======== Information shown
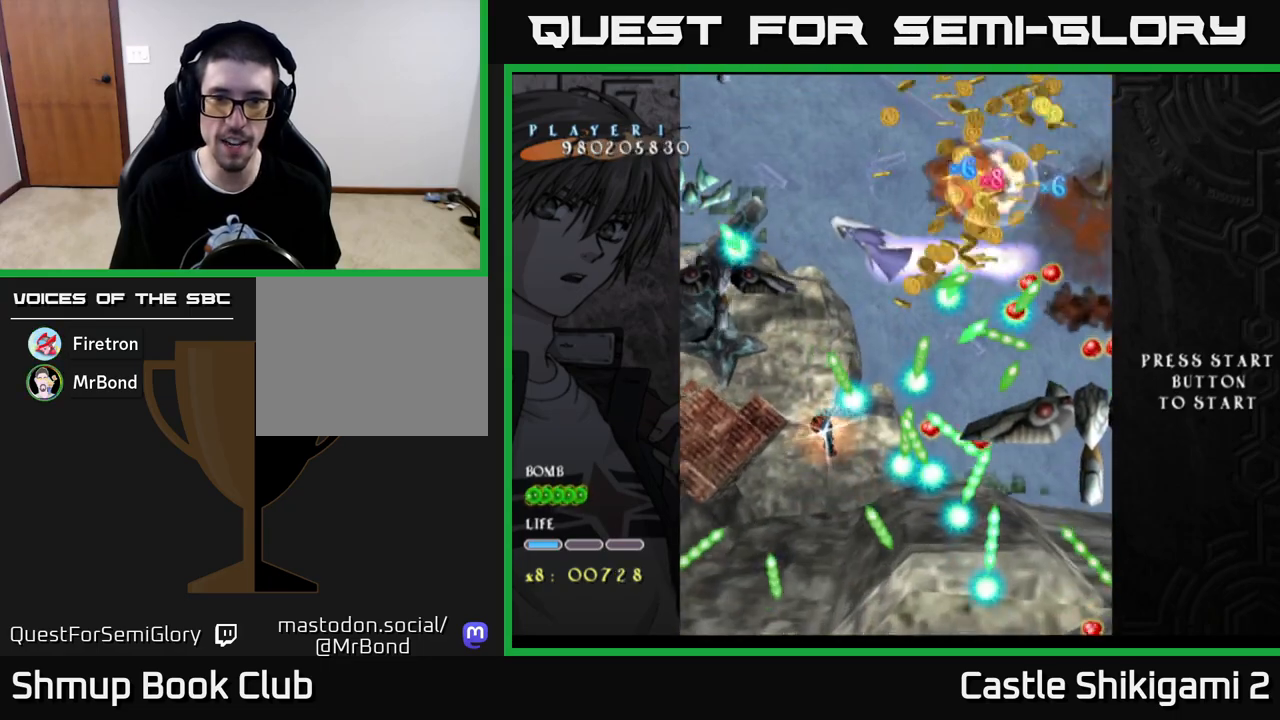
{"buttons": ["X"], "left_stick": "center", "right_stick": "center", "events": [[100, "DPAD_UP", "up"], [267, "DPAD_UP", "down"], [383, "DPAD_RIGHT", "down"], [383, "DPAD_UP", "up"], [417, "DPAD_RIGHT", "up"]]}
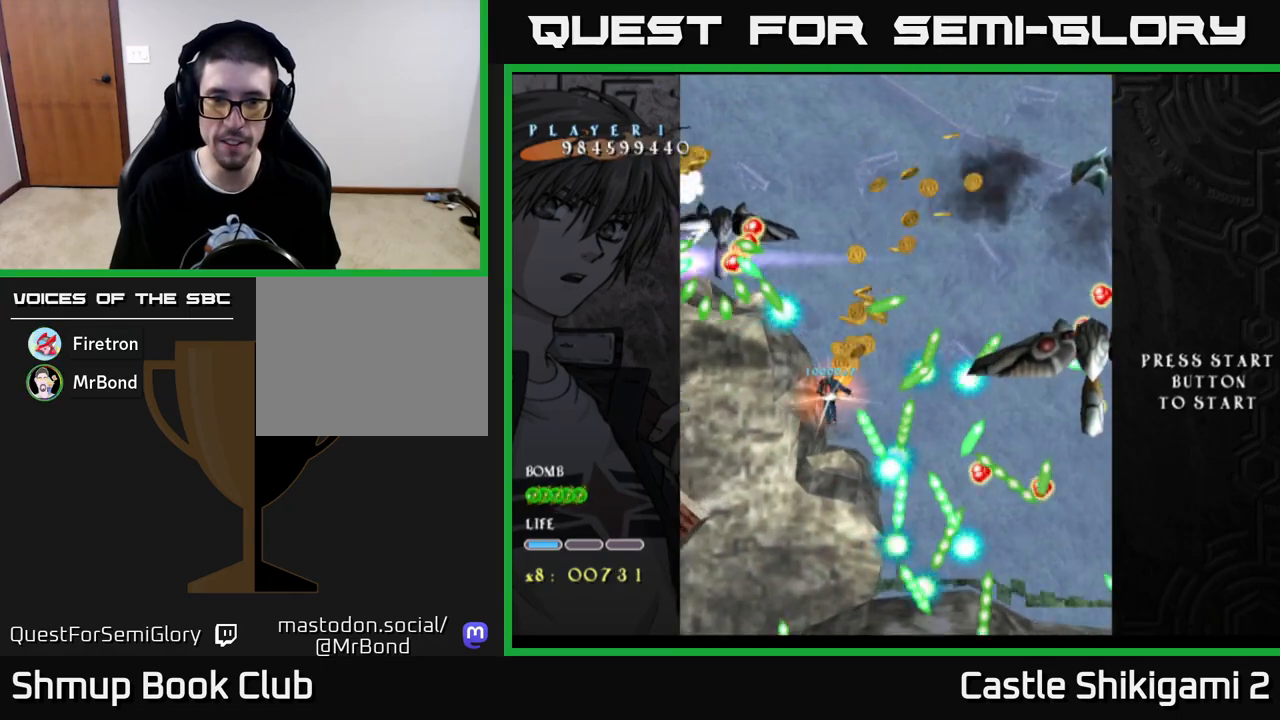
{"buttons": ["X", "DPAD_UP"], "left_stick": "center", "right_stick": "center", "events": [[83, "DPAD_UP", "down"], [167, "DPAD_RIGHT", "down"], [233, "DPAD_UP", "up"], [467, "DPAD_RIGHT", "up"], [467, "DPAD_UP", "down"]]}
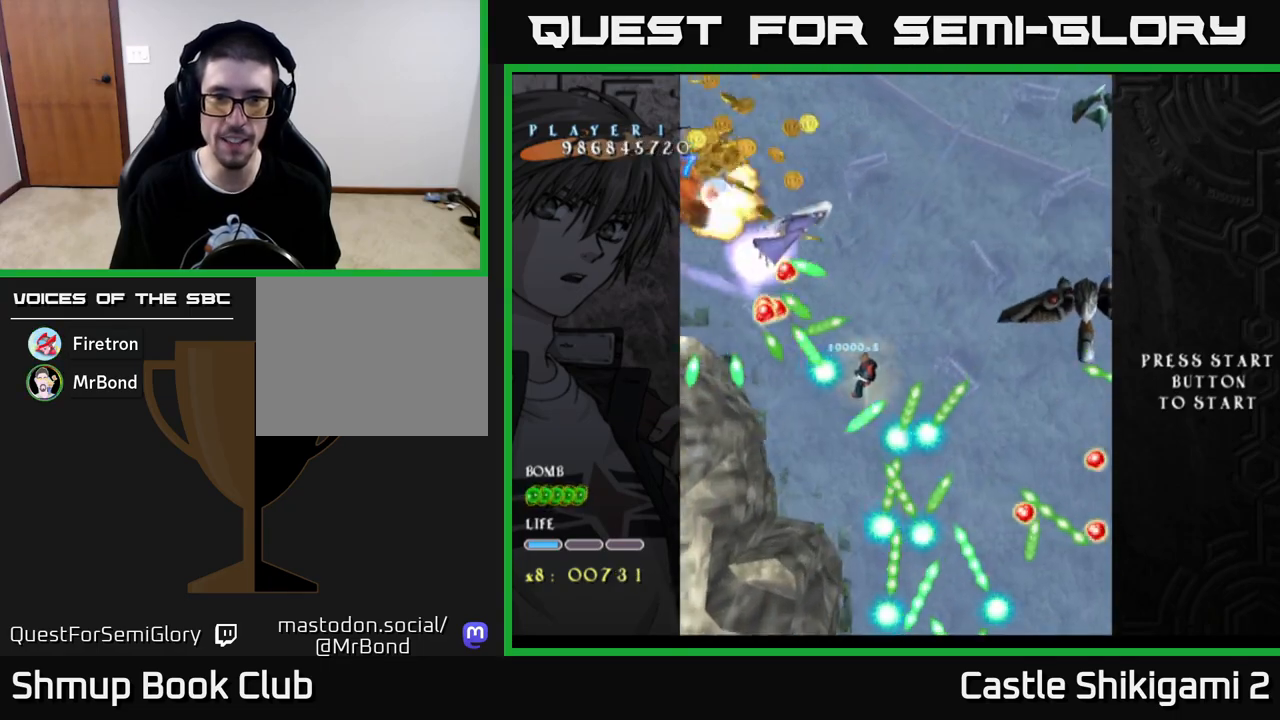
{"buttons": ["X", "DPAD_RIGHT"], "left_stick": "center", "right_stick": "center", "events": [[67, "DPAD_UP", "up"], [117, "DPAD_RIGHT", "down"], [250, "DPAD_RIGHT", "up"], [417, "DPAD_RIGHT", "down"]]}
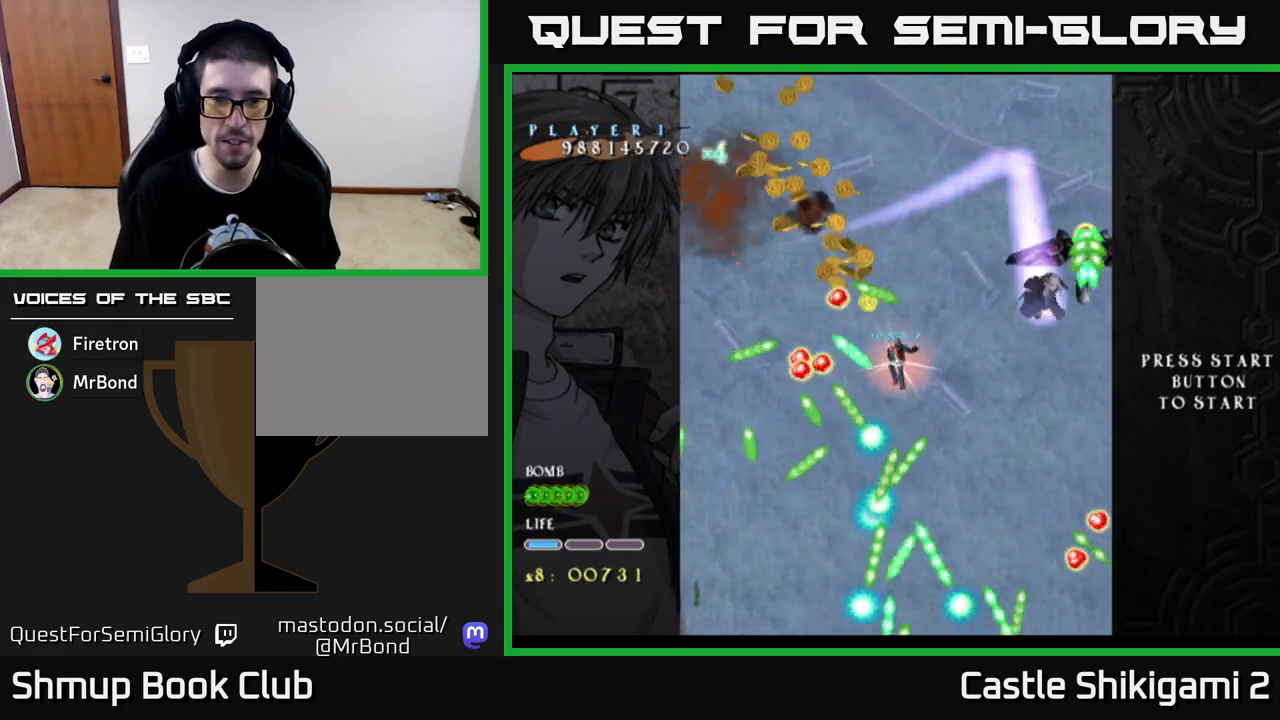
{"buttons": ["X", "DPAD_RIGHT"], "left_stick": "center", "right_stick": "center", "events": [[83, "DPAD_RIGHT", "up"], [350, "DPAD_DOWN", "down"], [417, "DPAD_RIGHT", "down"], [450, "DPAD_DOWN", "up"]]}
================
▶ **Exercise directions**:
Every line above must be printed again exactly, pictures excluded.

▶ **Answer for the task**:
{"buttons": ["X"], "left_stick": "center", "right_stick": "center", "events": [[100, "DPAD_UP", "up"], [267, "DPAD_UP", "down"], [383, "DPAD_RIGHT", "down"], [383, "DPAD_UP", "up"], [417, "DPAD_RIGHT", "up"]]}
{"buttons": ["X", "DPAD_UP"], "left_stick": "center", "right_stick": "center", "events": [[83, "DPAD_UP", "down"], [167, "DPAD_RIGHT", "down"], [233, "DPAD_UP", "up"], [467, "DPAD_RIGHT", "up"], [467, "DPAD_UP", "down"]]}
{"buttons": ["X", "DPAD_RIGHT"], "left_stick": "center", "right_stick": "center", "events": [[67, "DPAD_UP", "up"], [117, "DPAD_RIGHT", "down"], [250, "DPAD_RIGHT", "up"], [417, "DPAD_RIGHT", "down"]]}
{"buttons": ["X", "DPAD_RIGHT"], "left_stick": "center", "right_stick": "center", "events": [[83, "DPAD_RIGHT", "up"], [350, "DPAD_DOWN", "down"], [417, "DPAD_RIGHT", "down"], [450, "DPAD_DOWN", "up"]]}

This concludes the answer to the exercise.